Hay personajes históricos que, desde diversos lados, han sido pioneros de la fraternidad y de la humana solidaridad con quienes son excluidos del justo banquete de la vida. Francisco de Asís, quizá sin pretenderlo explícitamente, ha sido uno de ellos elaborando una hermosa espiritualidad social por vía de una fe humanizadora. Así es, su mirada honda de fe y su percepción de las estructuras elementales de lo humano han tenido como consecuencia un indestructible pacto de familiaridad, amparo y decidida lucha a favor de quien está en condiciones sociales de desventaja. Este es el valor que hoy habría de poner en pie quien se siente admirador del pobre de Asís.

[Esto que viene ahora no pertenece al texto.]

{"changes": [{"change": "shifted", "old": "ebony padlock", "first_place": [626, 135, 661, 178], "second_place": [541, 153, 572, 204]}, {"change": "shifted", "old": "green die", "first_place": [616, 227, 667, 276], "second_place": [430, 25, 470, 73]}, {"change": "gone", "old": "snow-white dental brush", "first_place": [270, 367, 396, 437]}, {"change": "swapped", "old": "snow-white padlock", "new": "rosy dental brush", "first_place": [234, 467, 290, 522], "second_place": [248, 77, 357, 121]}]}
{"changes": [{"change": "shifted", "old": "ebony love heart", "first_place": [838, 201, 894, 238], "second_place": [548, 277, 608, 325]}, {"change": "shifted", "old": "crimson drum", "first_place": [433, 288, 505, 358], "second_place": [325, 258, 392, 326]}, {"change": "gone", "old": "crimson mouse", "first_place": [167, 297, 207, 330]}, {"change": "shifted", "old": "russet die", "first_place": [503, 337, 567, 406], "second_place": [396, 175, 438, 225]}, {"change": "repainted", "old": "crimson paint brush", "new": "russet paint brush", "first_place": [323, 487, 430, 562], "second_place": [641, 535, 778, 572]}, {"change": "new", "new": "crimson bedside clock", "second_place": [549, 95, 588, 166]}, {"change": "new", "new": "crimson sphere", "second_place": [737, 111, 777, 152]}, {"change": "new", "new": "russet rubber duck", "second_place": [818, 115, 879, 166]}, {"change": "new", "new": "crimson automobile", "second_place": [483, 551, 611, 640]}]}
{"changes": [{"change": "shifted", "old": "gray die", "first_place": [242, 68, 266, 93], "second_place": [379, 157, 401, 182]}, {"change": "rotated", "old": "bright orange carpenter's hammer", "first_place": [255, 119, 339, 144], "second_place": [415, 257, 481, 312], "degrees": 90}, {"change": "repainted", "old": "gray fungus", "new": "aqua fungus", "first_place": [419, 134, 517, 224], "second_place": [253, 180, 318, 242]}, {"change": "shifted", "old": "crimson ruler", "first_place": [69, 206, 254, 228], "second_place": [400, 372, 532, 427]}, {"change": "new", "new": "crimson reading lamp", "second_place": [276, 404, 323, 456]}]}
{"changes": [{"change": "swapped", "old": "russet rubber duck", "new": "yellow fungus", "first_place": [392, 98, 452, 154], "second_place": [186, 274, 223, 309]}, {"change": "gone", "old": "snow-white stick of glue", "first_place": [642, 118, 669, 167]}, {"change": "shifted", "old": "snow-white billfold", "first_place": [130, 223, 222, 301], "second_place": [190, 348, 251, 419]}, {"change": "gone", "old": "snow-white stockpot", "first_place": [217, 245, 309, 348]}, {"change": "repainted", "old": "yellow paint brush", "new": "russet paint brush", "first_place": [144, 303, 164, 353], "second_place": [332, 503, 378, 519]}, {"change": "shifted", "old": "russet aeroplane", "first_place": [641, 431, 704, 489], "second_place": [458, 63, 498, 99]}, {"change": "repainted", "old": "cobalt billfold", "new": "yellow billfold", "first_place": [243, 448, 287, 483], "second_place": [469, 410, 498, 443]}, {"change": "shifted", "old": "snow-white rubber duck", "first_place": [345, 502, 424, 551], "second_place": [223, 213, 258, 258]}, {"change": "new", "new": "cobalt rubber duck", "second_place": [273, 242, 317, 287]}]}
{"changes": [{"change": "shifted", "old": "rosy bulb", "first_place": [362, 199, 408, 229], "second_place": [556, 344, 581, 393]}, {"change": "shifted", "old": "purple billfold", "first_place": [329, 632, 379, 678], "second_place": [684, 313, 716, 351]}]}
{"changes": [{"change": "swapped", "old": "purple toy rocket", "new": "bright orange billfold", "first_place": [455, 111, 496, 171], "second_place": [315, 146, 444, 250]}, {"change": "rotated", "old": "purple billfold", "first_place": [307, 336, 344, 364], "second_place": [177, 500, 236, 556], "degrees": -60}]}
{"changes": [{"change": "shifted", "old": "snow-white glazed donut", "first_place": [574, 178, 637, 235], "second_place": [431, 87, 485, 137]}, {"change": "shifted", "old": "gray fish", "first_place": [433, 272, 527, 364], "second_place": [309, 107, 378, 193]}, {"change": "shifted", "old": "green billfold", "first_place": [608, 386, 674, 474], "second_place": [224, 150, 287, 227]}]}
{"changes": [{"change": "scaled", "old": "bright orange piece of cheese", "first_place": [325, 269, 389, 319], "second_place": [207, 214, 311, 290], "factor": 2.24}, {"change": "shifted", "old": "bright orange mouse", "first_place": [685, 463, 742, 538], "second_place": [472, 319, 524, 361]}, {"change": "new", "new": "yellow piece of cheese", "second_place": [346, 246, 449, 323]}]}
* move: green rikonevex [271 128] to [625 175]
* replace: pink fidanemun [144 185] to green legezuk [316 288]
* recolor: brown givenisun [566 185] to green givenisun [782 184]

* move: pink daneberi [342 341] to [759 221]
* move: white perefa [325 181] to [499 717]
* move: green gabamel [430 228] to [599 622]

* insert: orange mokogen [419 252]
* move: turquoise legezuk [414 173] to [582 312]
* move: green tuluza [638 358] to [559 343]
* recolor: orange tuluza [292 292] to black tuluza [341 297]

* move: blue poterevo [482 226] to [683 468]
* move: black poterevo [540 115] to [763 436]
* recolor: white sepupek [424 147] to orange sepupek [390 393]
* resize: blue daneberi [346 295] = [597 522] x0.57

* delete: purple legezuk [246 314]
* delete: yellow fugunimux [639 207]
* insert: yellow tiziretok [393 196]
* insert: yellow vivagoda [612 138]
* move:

Él mismo lo advertía con una agudeza que todavía nos admira cuando decía: "es grandemente vergonzoso para nosotros los siervos de Dios que los santos hicieron las obras, y nosotros, con narrarlas, queremos recibir gloria y honor". Este tipo de mística social no necesita tanto admiradores cuanto seguidores.
Una espiritualidad como la descrita es muy útil para este "tiempo de torbellinos" en el que nos hallamos metidos. El peligro del torbellino es que uno quede absorbido por él. Pero la solidaridad que se basa en la dignidad y que la percibe con viveza en los lados ocultos de lo humano puede hacer frente al vértigo de cualquier torbellino. Le ampara la certeza de que esto ha funcionado en personas como Jesús, Francisco de Asís y tantos otros. Y tal certeza se ve reforzada por la evidencia de que el nivel de humanidad se eleva cuando la suerte de los pobres está más cerca de la justicia a la que es acreedora.
El hermano de Asís es hermano de todos. Nadie tiene el privilegio de acapararlo. Es de todos porque se inscribe en el movimiento histórico de liberación que acompaña el caminar humano y cósmico desde sus orígenes. Es de todos porque apropiarse de él, como quien se apropia del amor, es arriesgarse a perderlo. Al ser de toda persona, los valores de la gran fraternidad humana y cósmica pueden ser lugar de encuentro para toda persona que se sienta atraída y enamorada por el simple hecho de ser creatura. Es entonces cuando el esplendor oculto en lo humano nos deslumbrará, hasta el punto de que tal resplandor nos llevará directos a aquella otra luz que da brillo al rostro del resucitado, Jesús de Nazaret.